- [Task] Output nothing except the lines from the one containing "Earthsap Tea Tree" through the final line of the data, both included, typed exactly, minus the pictures.

(Page-level text extractions)
____________

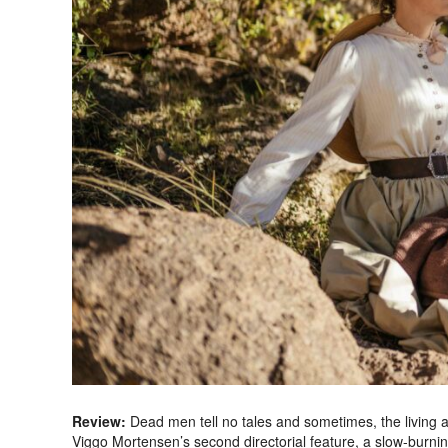
Review:
Dead men tell no tales and sometimes, the living a
Viggo Mortensen’s second directorial feature, a slow-burnin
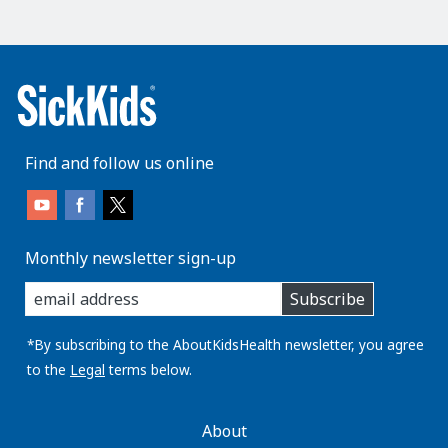
Find and follow us online
Monthly newsletter sign-up
enter
Subscribe
you
email
address:
*By subscribing to the AboutKidsHealth newsletter, you agree
to the
Legal
terms below.
AboutKidsHealth
About
Learn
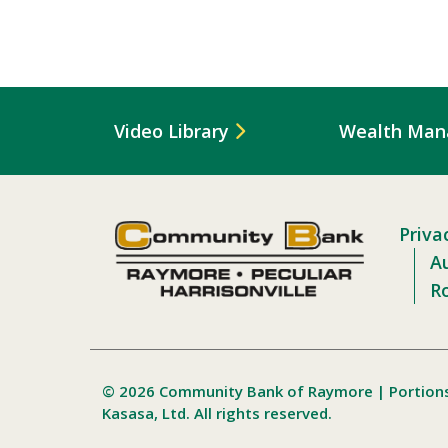
Video Library
Wealth Ma
Priva
Au
R
© 2026 Community Bank of Raymore | Portion
Kasasa, Ltd. All rights reserved.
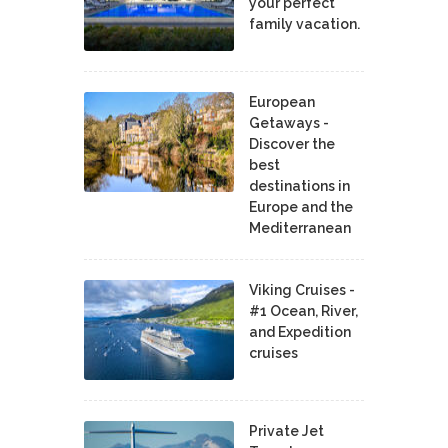
your perfect
family vacation.
European
Getaways -
Discover the
best
destinations in
Europe and the
Mediterranean
Viking Cruises -
#1 Ocean, River,
and Expedition
cruises
Private Jet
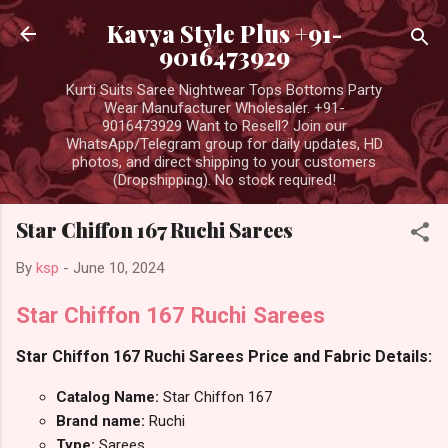
Skip to main content
Kavya Style Plus +91-
9016473929
Kurti Suits Saree Nightwear Tops Bottoms Party
Wear Manufacturer Wholesaler. +91-
9016473929 Want to Resell? Join our
WhatsApp/Telegram group for daily updates, HD
photos, and direct shipping to your customers
(Dropshipping). No stock required!
Star Chiffon 167 Ruchi Sarees
By
ksp
-
June 10, 2024
Star Chiffon 167 Ruchi Sarees
Star Chiffon 167 Ruchi Sarees Price and Fabric Details:
Catalog Name:
Star Chiffon 167
Brand name:
Ruchi
Type:
Sarees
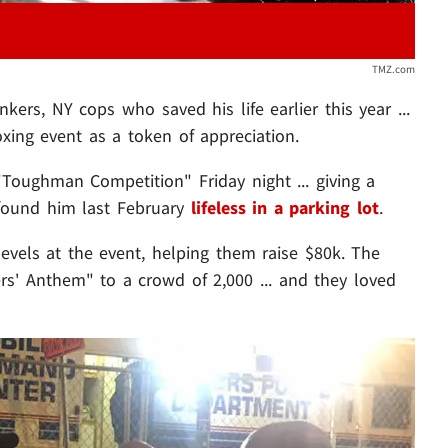
TMZ.com
kers, NY cops who saved his life earlier this year ...
oxing event as a token of appreciation.
"Toughman Competition" Friday night ... giving a
 found him last February
lifeless in a parking lot
.
evels at the event, helping them raise $80k. The
s' Anthem" to a crowd of 2,000 ... and they loved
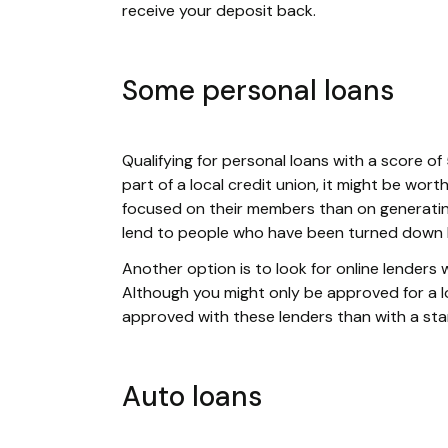
receive your deposit back.
Some personal loans
Qualifying for personal loans with a score of 5
part of a local credit union, it might be wor
focused on their members than on generating
lend to people who have been turned down b
Another option is to look for online lenders w
Although you might only be approved for a loa
approved with these lenders than with a st
Auto loans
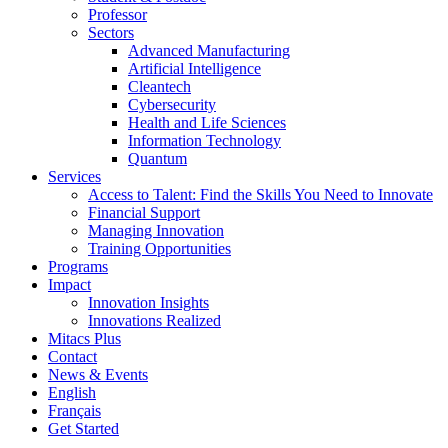
Professor
Sectors
Advanced Manufacturing
Artificial Intelligence
Cleantech
Cybersecurity
Health and Life Sciences
Information Technology
Quantum
Services
Access to Talent: Find the Skills You Need to Innovate
Financial Support
Managing Innovation
Training Opportunities
Programs
Impact
Innovation Insights
Innovations Realized
Mitacs Plus
Contact
News & Events
English
Français
Get Started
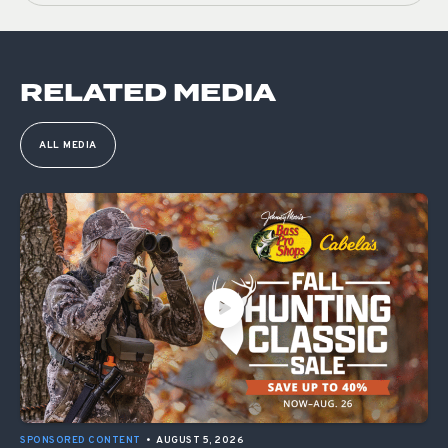
RELATED MEDIA
ALL MEDIA
SPONSORED CONTENT
•
AUGUST 5, 2026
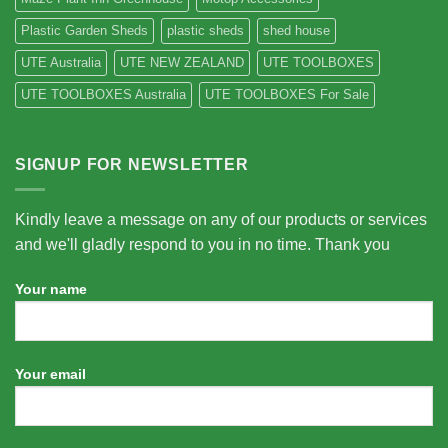
Plastic Garden Sheds
plastic sheds
shed house
UTE Australia
UTE NEW ZEALAND
UTE TOOLBOXES
UTE TOOLBOXES Australia
UTE TOOLBOXES For Sale
SIGNUP FOR NEWSLETTER
Kindly leave a message on any of our products or services
and we'll gladly respond to you in no time. Thank you
Your name
Your email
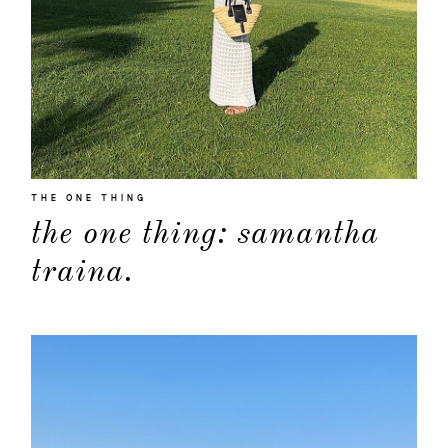
THE ONE THING
the one thing: samantha
traina.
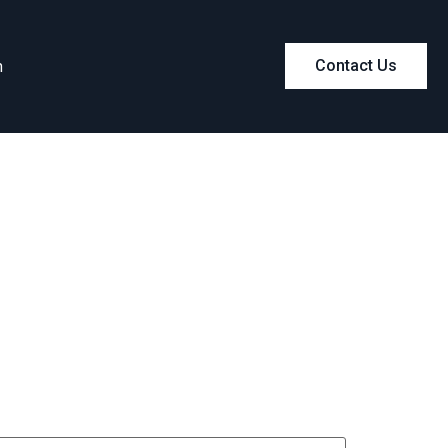
m
Contact Us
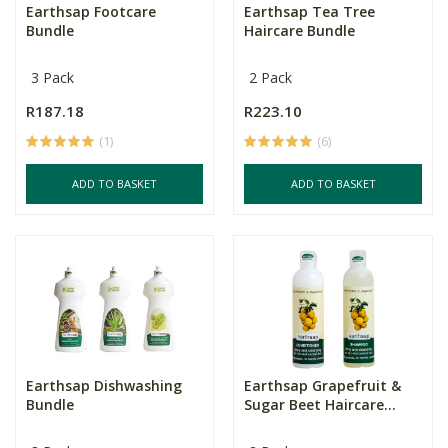
Earthsap Footcare
Earthsap Tea Tree
Bundle
Haircare Bundle
3 Pack
2 Pack
R187.18
R223.10
(1)
(6)
ADD TO BASKET
ADD TO BASKET
Earthsap Dishwashing
Earthsap Grapefruit &
Bundle
Sugar Beet Haircare...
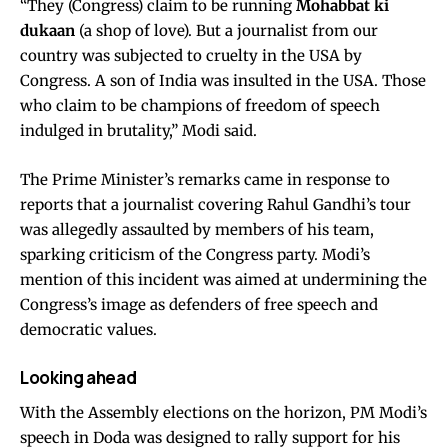
“They (Congress) claim to be running
Mohabbat ki
dukaan
(a shop of love). But a journalist from our
country was subjected to cruelty in the USA by
Congress. A son of India was insulted in the USA. Those
who claim to be champions of freedom of speech
indulged in brutality,” Modi said.
The Prime Minister’s remarks came in response to
reports that a journalist covering Rahul Gandhi’s tour
was allegedly assaulted by members of his team,
sparking criticism of the Congress party. Modi’s
mention of this incident was aimed at undermining the
Congress’s image as defenders of free speech and
democratic values.
Looking ahead
With the Assembly elections on the horizon, PM Modi’s
speech in Doda was designed to rally support for his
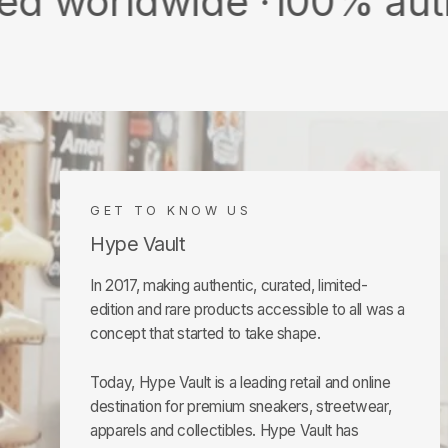
dwide ·
100% authentic &
GET TO KNOW US
Hype Vault
In 2017, making authentic, curated, limited-
edition and rare products accessible to all was a
concept that started to take shape.
Today, Hype Vault is a leading retail and online
destination for premium sneakers, streetwear,
apparels and collectibles. Hype Vault has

____________

- [Solution to the problem]
Earthsap Tea Tree
Bundle
Haircare Bundle
3 Pack
2 Pack
R187.18
R223.10
(1)
(6)
ADD TO BASKET
ADD TO BASKET
Earthsap Dishwashing
Earthsap Grapefruit &
Bundle
Sugar Beet Haircare...
“They (Congress) claim to be running
Mohabbat ki
dukaan
(a shop of love). But a journalist from our
country was subjected to cruelty in the USA by
Congress. A son of India was insulted in the USA. Those
who claim to be champions of freedom of speech
indulged in brutality,” Modi said.
The Prime Minister’s remarks came in response to
reports that a journalist covering Rahul Gandhi’s tour
was allegedly assaulted by members of his team,
sparking criticism of the Congress party. Modi’s
mention of this incident was aimed at undermining the
Congress’s image as defenders of free speech and
democratic values.
Looking ahead
With the Assembly elections on the horizon, PM Modi’s
speech in Doda was designed to rally support for his
dwide ·
100% authentic &
GET TO KNOW US
Hype Vault
In 2017, making authentic, curated, limited-
edition and rare products accessible to all was a
concept that started to take shape.
Today, Hype Vault is a leading retail and online
destination for premium sneakers, streetwear,
apparels and collectibles. Hype Vault has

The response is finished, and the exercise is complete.